* Problem set
(A) From the passage on the HQ-16F/FE missile, list every surface-to-air missile it is compared with.
(B) Write the next paragraph of the passage on the HQ-16F/FE missile.

* Source text
—————
Third, one can also plausibly infer that the HQ-16F/FE’s new seeker uses (like the PL-15-series) an active electronically scanned array (AESA) system, which would provide it greater resiliency against electronic countermeasures (ECM).
Should the PAF follow through with its commitment to induct the HQ-16FE, then it will have greatly modernized its medium-range coverage layer. Based on what can be observed of the HQ-16F and the HQ-16FE’s specifications, and China’s broader missile development trends, the HQ-16F/FE maps closer to SAMs such as the Israeli Barak-series, French Aster-series, and Italian-British CAMM than the Buk, the older HQ-16s were derived from, which is a significant progressive indicator of the PAF’s IADS modernization efforts. Moreover, the HQ-16F/FE will likely continue to evolve toward longer-range applications.
—————
* Records shown
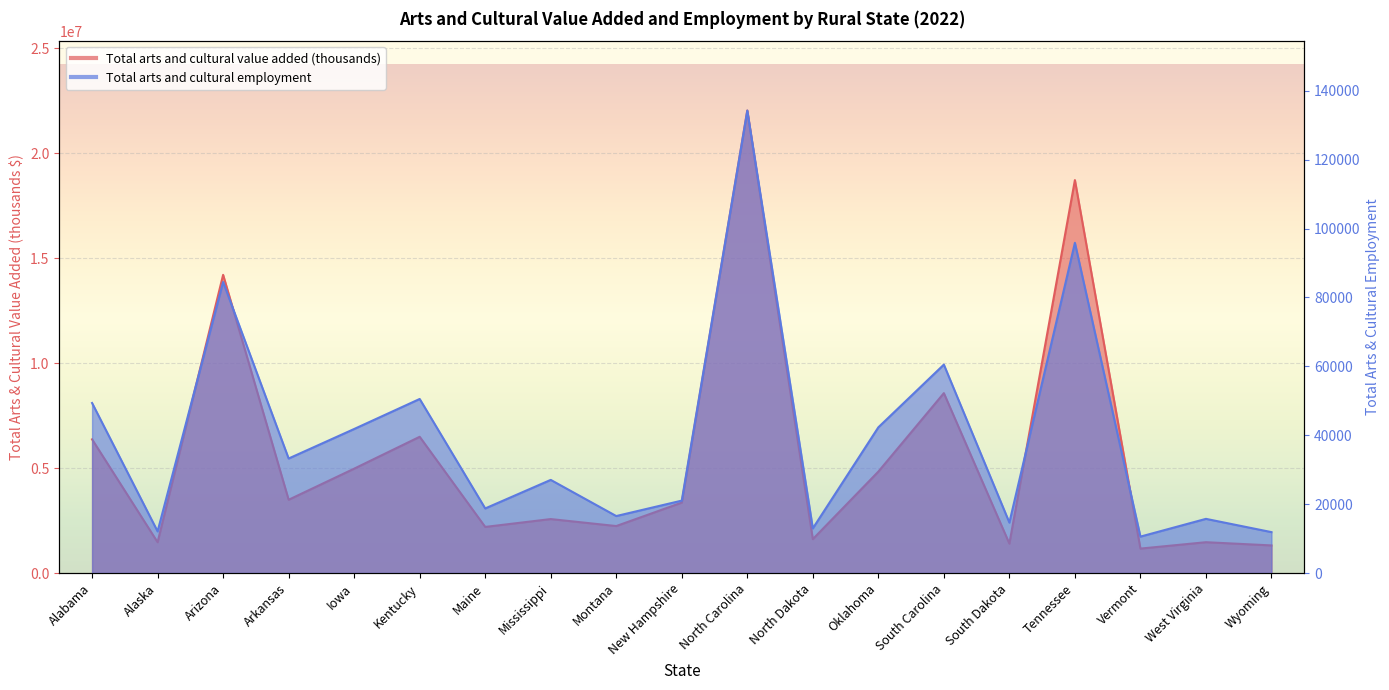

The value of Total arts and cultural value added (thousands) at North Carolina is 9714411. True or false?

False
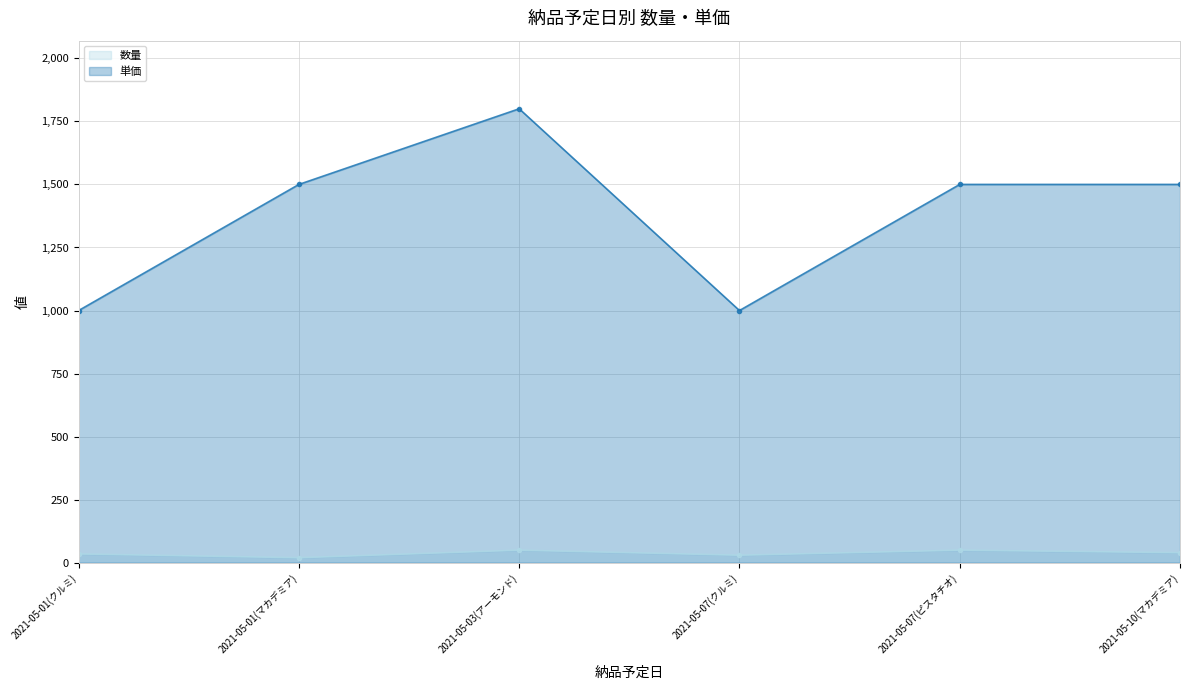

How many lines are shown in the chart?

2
—————
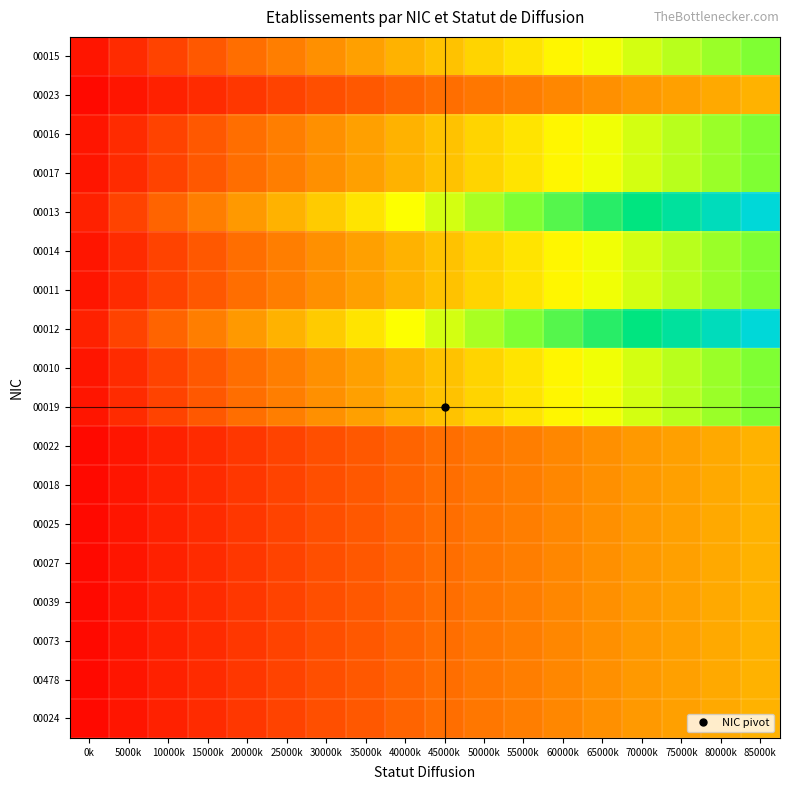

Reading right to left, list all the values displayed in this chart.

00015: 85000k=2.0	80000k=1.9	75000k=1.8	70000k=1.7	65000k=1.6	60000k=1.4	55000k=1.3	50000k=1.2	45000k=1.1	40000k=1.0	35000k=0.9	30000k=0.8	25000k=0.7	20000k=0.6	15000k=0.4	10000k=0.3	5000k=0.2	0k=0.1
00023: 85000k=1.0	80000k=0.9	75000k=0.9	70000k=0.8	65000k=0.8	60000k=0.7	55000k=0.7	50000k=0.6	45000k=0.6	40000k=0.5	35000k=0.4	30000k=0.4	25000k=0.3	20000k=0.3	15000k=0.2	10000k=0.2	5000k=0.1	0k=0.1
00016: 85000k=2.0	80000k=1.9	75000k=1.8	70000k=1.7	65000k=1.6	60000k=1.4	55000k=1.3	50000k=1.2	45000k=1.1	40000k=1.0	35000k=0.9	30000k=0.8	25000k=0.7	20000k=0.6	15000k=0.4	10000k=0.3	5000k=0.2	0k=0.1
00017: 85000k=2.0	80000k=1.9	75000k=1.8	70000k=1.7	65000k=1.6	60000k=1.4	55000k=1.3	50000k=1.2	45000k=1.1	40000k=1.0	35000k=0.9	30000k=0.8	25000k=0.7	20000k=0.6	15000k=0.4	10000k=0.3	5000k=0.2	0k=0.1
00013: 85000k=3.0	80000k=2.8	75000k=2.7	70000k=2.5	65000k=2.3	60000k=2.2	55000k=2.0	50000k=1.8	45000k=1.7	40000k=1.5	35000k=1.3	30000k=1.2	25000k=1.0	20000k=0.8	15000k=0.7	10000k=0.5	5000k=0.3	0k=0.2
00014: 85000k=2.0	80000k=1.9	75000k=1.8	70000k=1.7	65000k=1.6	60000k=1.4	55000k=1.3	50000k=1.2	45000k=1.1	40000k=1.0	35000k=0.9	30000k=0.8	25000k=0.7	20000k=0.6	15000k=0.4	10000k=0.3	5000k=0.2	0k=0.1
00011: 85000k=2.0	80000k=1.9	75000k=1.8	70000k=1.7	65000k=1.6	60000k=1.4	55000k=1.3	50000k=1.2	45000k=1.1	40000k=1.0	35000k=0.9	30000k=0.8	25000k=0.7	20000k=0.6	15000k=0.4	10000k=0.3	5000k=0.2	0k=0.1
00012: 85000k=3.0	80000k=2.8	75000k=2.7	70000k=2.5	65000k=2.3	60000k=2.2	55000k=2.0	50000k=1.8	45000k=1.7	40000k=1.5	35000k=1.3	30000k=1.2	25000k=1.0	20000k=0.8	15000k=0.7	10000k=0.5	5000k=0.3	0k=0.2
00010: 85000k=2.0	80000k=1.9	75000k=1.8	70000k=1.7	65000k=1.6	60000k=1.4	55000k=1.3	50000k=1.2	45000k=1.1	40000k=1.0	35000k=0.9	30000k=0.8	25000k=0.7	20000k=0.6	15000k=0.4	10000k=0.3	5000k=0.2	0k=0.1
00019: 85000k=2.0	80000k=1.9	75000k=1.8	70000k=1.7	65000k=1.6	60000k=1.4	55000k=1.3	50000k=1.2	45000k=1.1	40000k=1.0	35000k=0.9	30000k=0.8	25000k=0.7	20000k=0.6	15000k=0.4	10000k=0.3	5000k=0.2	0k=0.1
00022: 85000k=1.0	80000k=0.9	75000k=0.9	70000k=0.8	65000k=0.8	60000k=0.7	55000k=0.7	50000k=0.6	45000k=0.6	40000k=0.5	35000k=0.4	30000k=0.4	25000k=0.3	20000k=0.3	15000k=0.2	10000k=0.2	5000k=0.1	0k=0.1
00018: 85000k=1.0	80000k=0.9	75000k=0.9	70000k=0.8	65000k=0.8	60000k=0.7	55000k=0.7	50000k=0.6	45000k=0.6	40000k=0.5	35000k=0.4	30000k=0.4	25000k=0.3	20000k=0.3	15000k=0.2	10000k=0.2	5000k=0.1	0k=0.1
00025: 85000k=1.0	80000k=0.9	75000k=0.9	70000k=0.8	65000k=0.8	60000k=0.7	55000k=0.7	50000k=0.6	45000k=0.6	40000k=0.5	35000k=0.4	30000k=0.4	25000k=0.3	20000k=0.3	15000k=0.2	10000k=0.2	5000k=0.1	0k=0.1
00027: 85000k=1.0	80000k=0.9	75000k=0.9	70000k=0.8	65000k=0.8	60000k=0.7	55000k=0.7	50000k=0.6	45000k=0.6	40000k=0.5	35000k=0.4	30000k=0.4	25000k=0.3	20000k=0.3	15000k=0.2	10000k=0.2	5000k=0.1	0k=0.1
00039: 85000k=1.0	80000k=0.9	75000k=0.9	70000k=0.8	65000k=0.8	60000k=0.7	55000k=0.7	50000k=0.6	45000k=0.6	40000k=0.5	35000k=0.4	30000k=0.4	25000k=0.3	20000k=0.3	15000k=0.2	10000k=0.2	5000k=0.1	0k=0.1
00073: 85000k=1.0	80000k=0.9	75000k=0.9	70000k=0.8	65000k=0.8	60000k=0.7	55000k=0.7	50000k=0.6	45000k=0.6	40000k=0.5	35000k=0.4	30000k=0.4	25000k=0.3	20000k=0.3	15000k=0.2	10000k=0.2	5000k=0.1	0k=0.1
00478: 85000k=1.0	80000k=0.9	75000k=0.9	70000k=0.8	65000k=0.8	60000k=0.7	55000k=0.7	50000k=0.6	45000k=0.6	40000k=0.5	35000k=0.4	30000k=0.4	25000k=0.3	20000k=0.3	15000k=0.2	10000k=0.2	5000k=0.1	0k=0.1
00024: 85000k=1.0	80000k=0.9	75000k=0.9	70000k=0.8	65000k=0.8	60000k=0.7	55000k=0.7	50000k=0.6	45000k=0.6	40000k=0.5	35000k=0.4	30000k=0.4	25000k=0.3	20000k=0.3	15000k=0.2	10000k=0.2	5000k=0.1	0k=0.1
—————
* Answers by item number
(A)
- Israeli Barak-series
- French Aster-series
- Italian-British CAMM
- Buk

(B)
Upon induction, the PAF will likely leverage the HQ-16FE to counter supersonic cruise threats such as the BrahMos. The HQ-16F/FE seems to offer the closest design attributes for the role (i.e., an ARH seeker, wingless configuration, and seemingly TVC-centric flight control). It takes a similar approach to the MBDA CAMM-ER in service with the PN, which was procured in great part to address the BrahMos SSCM threat at sea. And, regarding the PN, the HQ-16F/FE can also provide a simpler, lower-cost pathway to extend its anti-air warfare (AAW) range, reinforcing the 40-70+ km coverage of the CAMM-ER.